Abbreviations: AUC, area under the plasma concentration–time curve; AUMC, area under the moment plasma concentration–time curve; Cmax, maximum plasma concentration; MRT, mean residence time; Ke, elimination-rate constant; Cl, clearance; t½, half-life.
However, pharmacokinetic parameters of free GMC — t½, AUC0–t, AUC0–∞, mean residence time, and clearance — were significantly different from GMC LPs, GMC-Fo LPs, and GMC-SoS-Fo LPs (p<0.05, Table 3).
Selective targeting of drug to tumors was confirmed by the concentration of GMC in tumors following intravenous injection of GMC LPs, GMC-Fo LPs, and GMC-SoS-Fo LPs without ultrasound and GMC-SoS-Fo LPs with ultrasound, as presented in Figure 9. Concentration of GMC in tumors treated with GMC-SoS-Fo LPs with ultrasound was 2.89-fold that of free GMC, while concentration of GMC in tumors treated with GMC-SoS-Fo LPs with ultrasound was 1.98-fold that of GMC LPs, 1.44-fold that of GMC-Fo LPs, and 1.42-foldthat of GMC-SoS-Fo LPs with no ultrasound. The highest concentration of GMC was achieved in tumors treated with GMC-SoS-Fo LPs with ultrasound, leading not only to improved specificity of the drug and killing of cancerous cells but also to decreased side effects. These benefits of using GMC-SoS-Fo LPs with ultrasound encourage further application of SoS delivery systems for treating tumors.
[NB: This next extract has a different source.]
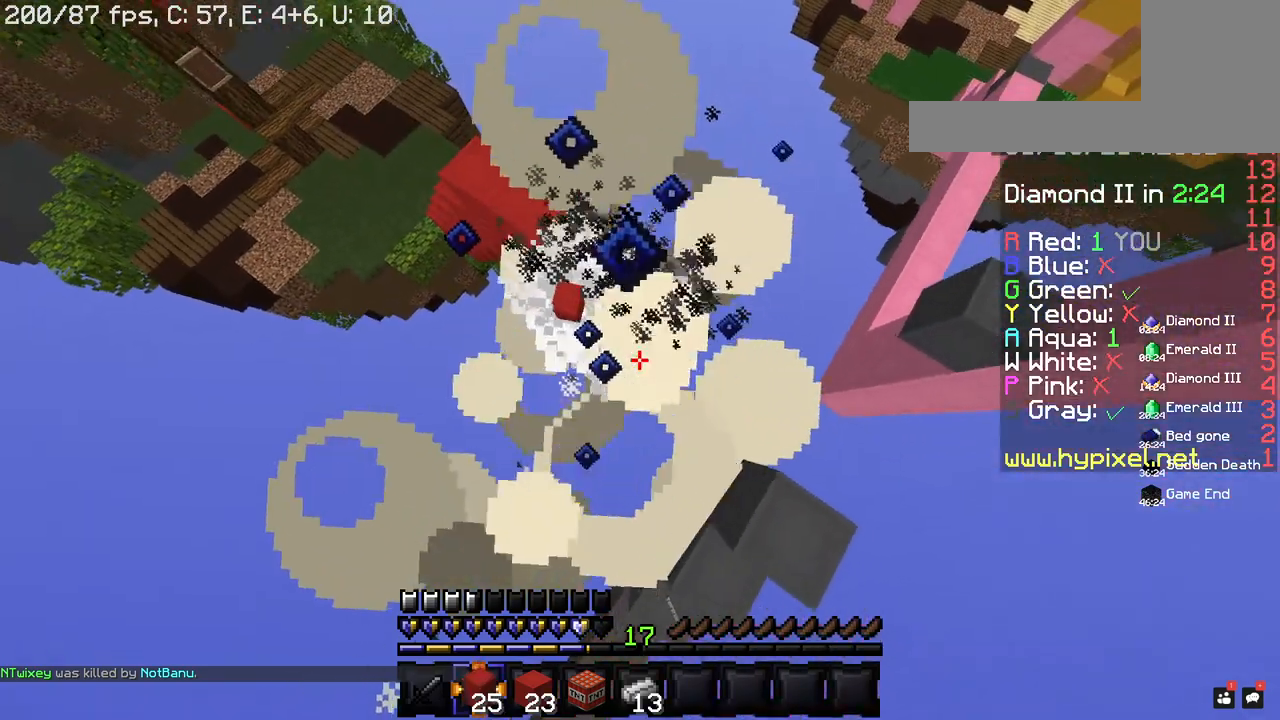
{"keys": ["d", "w"], "mouse": ["right"], "events": [[40, "space", "up"], [140, "a", "up"], [240, "d", "down"], [300, "mouse_right", "up"], [300, "s", "up"], [360, "w", "down"], [400, "mouse_right", "down"]]}
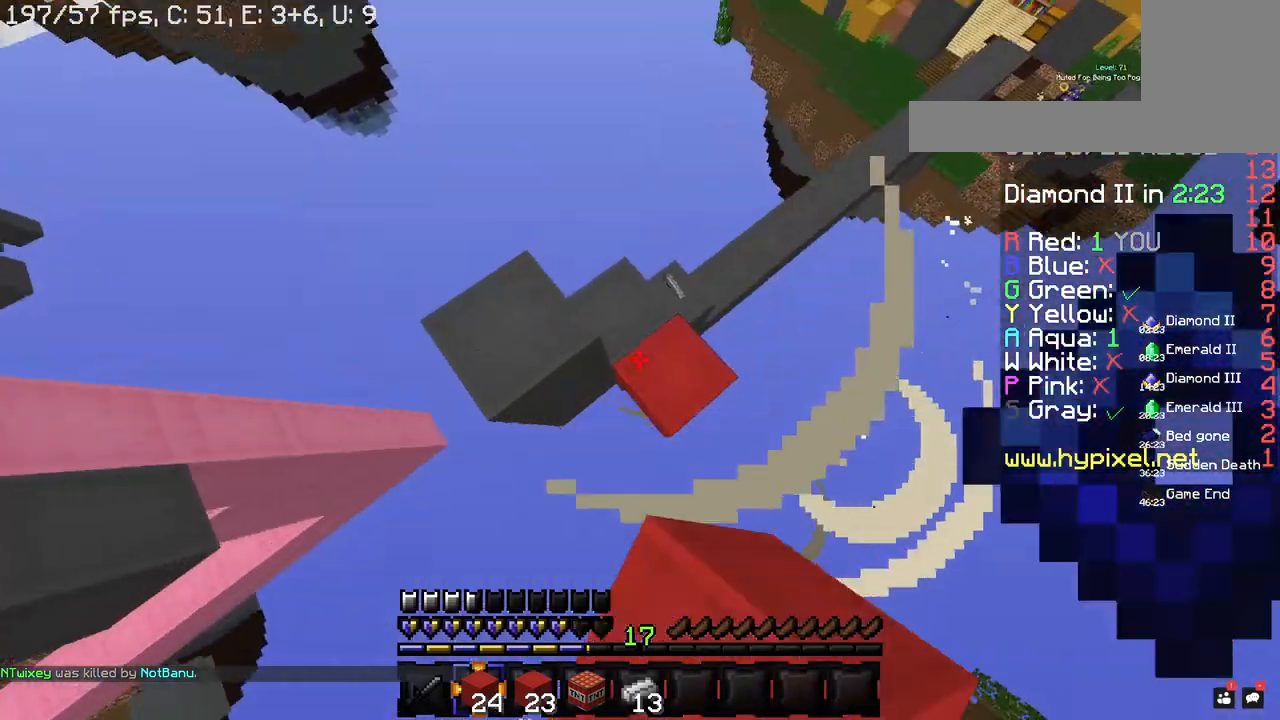
{"keys": ["w"], "mouse": [], "events": [[200, "d", "up"], [260, "w", "up"], [320, "mouse_right", "up"], [340, "w", "down"]]}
These findings could be explained by the targeting efficiency of GMC-SoS-Fo LPs and their externally triggered rapid release, producing high concentrations within tumor tissue. The dual mechanism of GMC-SoS-Fo LPs may potentially support anticancer efficiency of GMC in vivo. To confirm these results clinically, evaluation of antitumor activity of various LPs was performed in vivo.
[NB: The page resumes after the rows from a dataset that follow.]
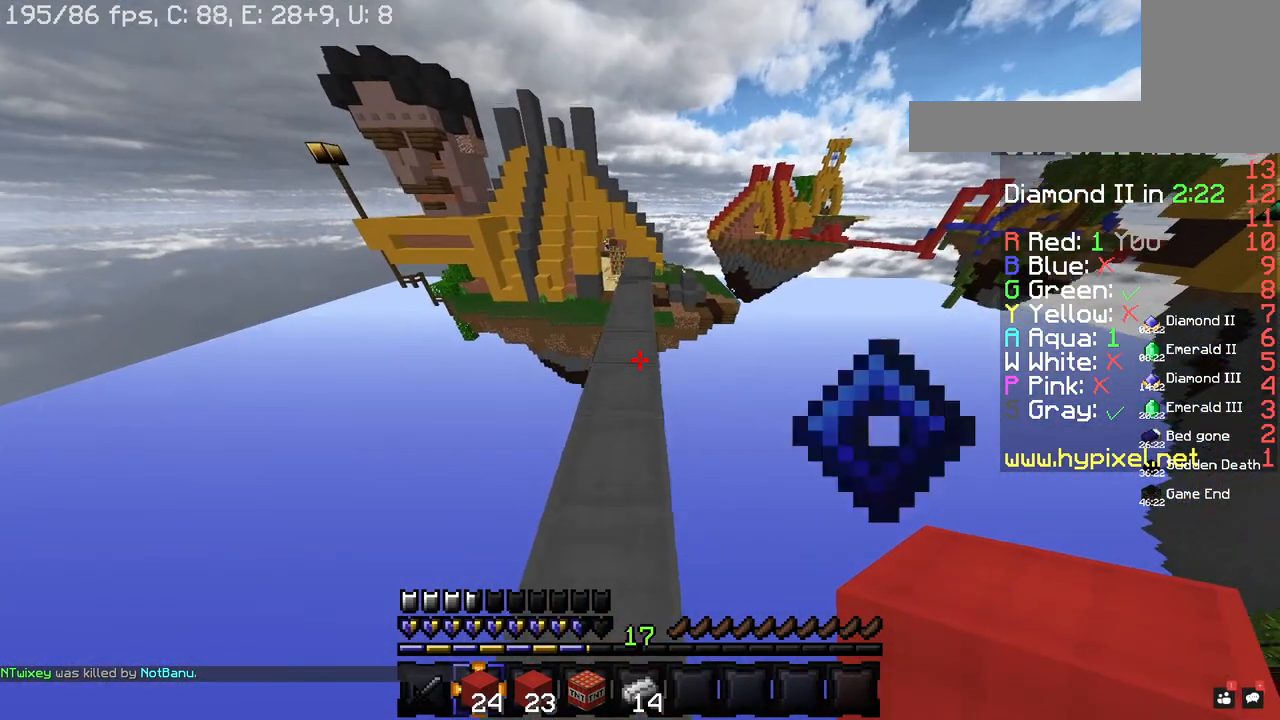
{"keys": ["space", "w"], "mouse": [], "events": [[60, "space", "down"], [120, "a", "up"]]}
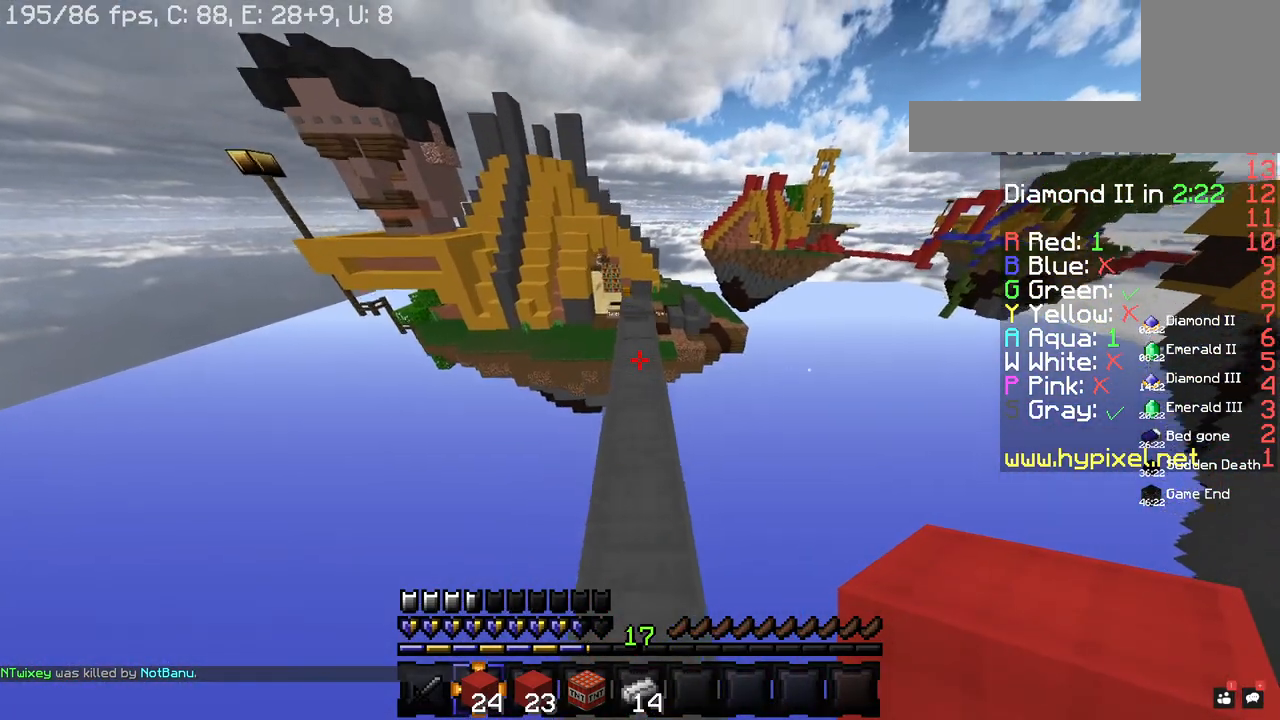
{"keys": ["w"], "mouse": [], "events": [[460, "space", "up"]]}
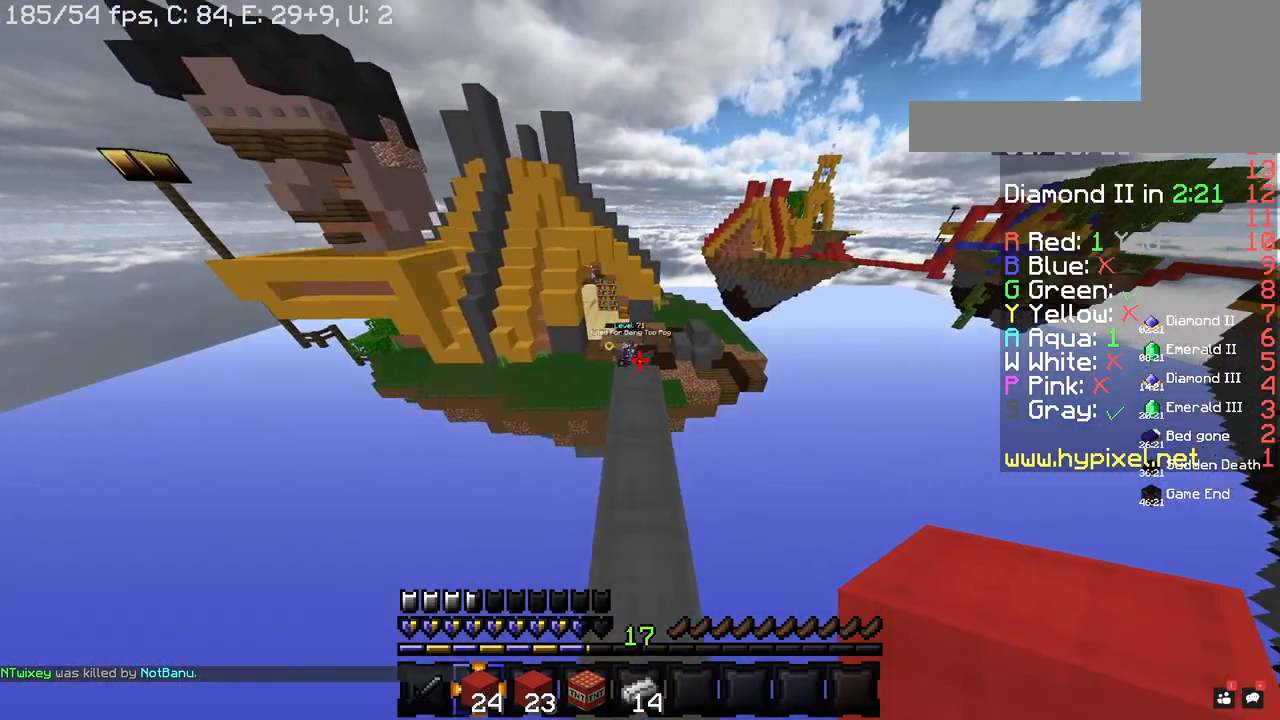
{"keys": ["w"], "mouse": ["left"], "events": [[20, "w", "up"], [160, "w", "down"], [200, "mouse_left", "down"]]}
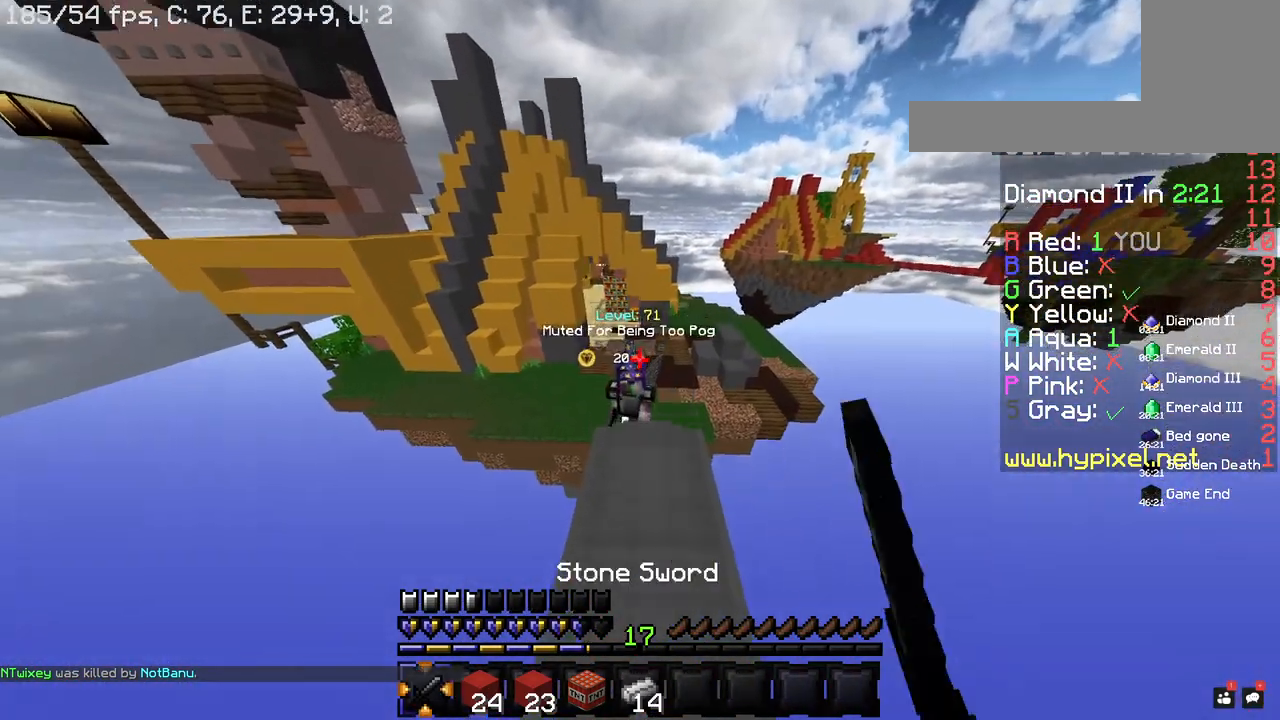
{"keys": ["w"], "mouse": ["left"], "events": []}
In Vivo Antitumor Activity
Repression of tumor growth following intravenous injection of free GMC, GMC LPs, GMC-Fo LPs, and GMC-SoS-Fo LPs with or without ultrasonic irradiation was evaluated, as shown in Figure 10. To determine tumor-repression effects, the ratio of ovary volume at the end of the experiment to ovary volume at the beginning of the experiment was measured. The higher the ovary-growth ratio is, the lower the tumor-repression effect. Ovary-growth ratio for free GMC, GMC LPs, GMC-Fo LPs, and GMC-SoS-Fo LPs with or without ultrasonic irradiation were 3.46, 2.76, 2.25, 1.75, 1.71, and 1.21, respectively. As predicted, the tumor-growth ratio forGMC-SoS-Fo LPs with ultrasonic irradiation was lowest — 1.21. This can be attributed to the targeting efficiency of the drug-delivery system, relatively long circulation time of the nanocarriers, and external triggering by ultrasonic irradiation, resulting in rapid release of the drug cargo.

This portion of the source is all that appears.